* Passage provided
>>>

If a solution obeying (approximately) Eq. (\ref{omf}) is valid during 
nucleosynthesis, the ``right tuning of the clock'' requires $\Omega_\phi
\mst{<}{\sim}0.2$~\cite{wet,bs}. Another constraint arises from structure 
formation since solutions with large constant $\Omega_\phi$ slow down the 
growth of density fluctuations~\cite{fj}. This is described by the simple 
relation~\cite{fj}
\be
\delta_c\sim a^{1-\epsilon/2}\qquad\mbox{with}\qquad \epsilon=\frac{5}{2}
\left(1-\sqrt{1-\frac{24}{25}\Omega_\phi}\right)\,,
\ee
where $\delta_c$ is the density contrast of cold dark matter. The 
formation of galaxies also requires $\Omega_\phi\mst{<}{\sim}0.2$ for a 
sufficiently long time after the onset of matter domination~\footnote{
Our bound is very conservative. A more realistic limit is probably given 
by $\Omega_\phi\mst{<}{\sim}0.1\dots 0.15$.}. 
For building quintessence models,
this constraint is the most stringent one because it requires a recent
increase of $\Omega_\phi$ that is relatively rapid on a cosmological scale. 

It has been emphasized early~\cite{wet} that there is actually no reason
why $k(\phi)$ should be exactly constant and that interesting cosmologies
may arise from variable $k(\phi)$. In particular, one may imagine an
effective transition from small $k$ (small $\Omega_\phi$) in the early
universe (nucleosynthesis etc.) to large $k$ ($\Omega_\phi\simeq 1$)
today~\cite{wet,swz,bcn,mp}.





\section{Leaping kinetic term}\label{leaps}
A particularly simple case of a $\phi$ dependent kinetic coefficient
$k(\phi)$ is obtained if $k$ suddenly changes from a small number $k<0.22$
(consistent with nucleosynthesis and structure formation bounds) to a
number above the critical value $1/\sqrt{n_b}$. Consider, for example, the
function
\be
k(\phi)=k_{min}+\mbox{tanh}(\phi-\phi_1)+1\qquad\qquad(\mbox{with}\quad  
k_{min}=0.1\,,\,\,
\,\phi_1=276.6\,)\,,\label{leap}
\ee
that gives rise to the cosmological evolution of Fig.~\ref{jump}. This
model, which completely avoids the explicit use of very large or very small
parameters, realizes all the desired features of quintessence. The 
homogeneous dark energy density tracks below the background component in 
the early universe
($k=0.1$) and then suddenly comes to dominate the evolution when $k$ rises
to a value $k=2.1$ approximately today. With a tuning on the percent level
(the value of $\phi_1$ has to be appropriately adjusted) realistic
present-day values of $\Omega_\phi$ and $w_\phi$ can be realized. In the
above example, one finds $\Omega_{\phi,0}=0.70$ and $w_{\phi,0}=-0.80$.

<<<

* Short task 1
According to the quintessence passage, what does the model with a leaping kinetic term completely avoid?
* Short task 2
Reproduce word for word the part of the quintessence passage starting at "It has been" and ending at "large $k$ ($\Omega_\phi\simeq 1$)".
The records below the passage come from a separate source.

* Information supplied
>>>

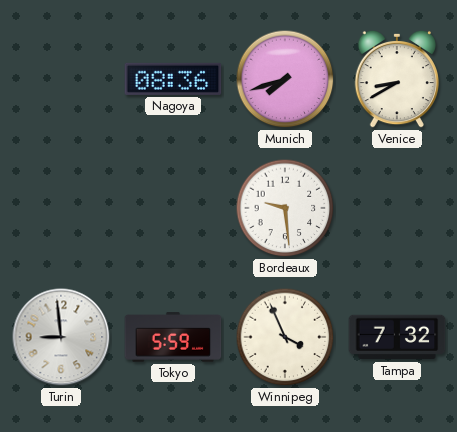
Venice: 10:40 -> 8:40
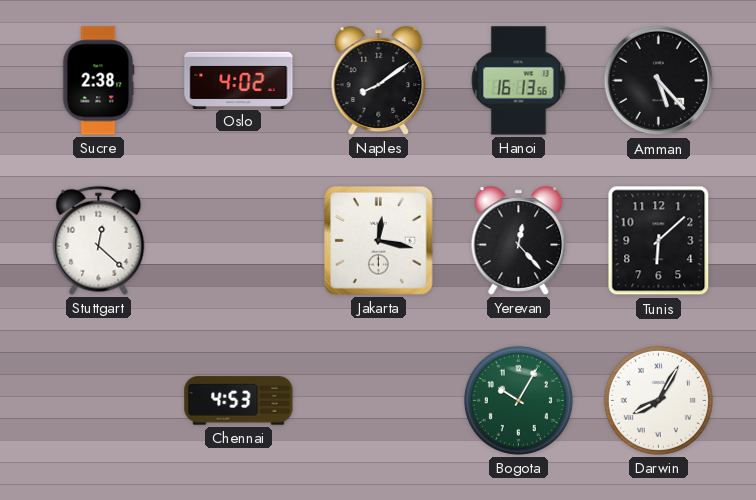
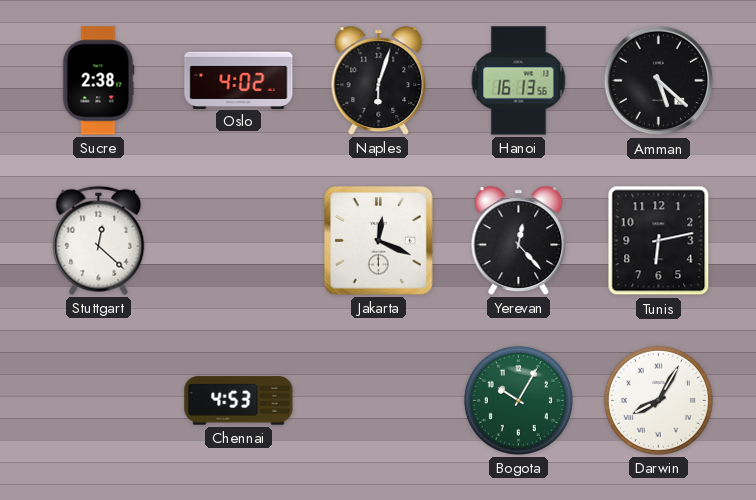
Naples: 8:09 -> 6:03
Amman: 5:23 -> 5:22
Jakarta: 12:17 -> 12:19
Tunis: 6:08 -> 6:13
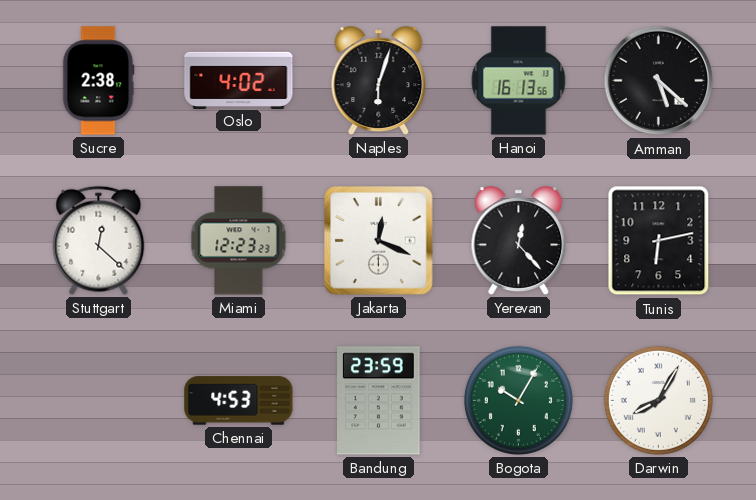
Miami: none -> 12:23
Bandung: none -> 23:59
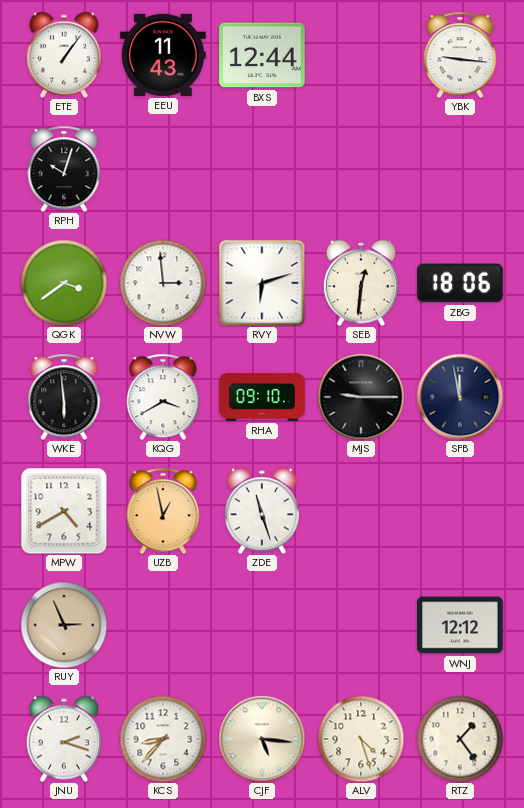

<<<

* Worked solution 1
The explicit use of very large or very small parameters.

* Worked solution 2
It has been emphasized early~\cite{wet} that there is actually no reason
why $k(\phi)$ should be exactly constant and that interesting cosmologies
may arise from variable $k(\phi)$. In particular, one may imagine an
effective transition from small $k$ (small $\Omega_\phi$) in the early
universe (nucleosynthesis etc.) to large $k$ ($\Omega_\phi\simeq 1$)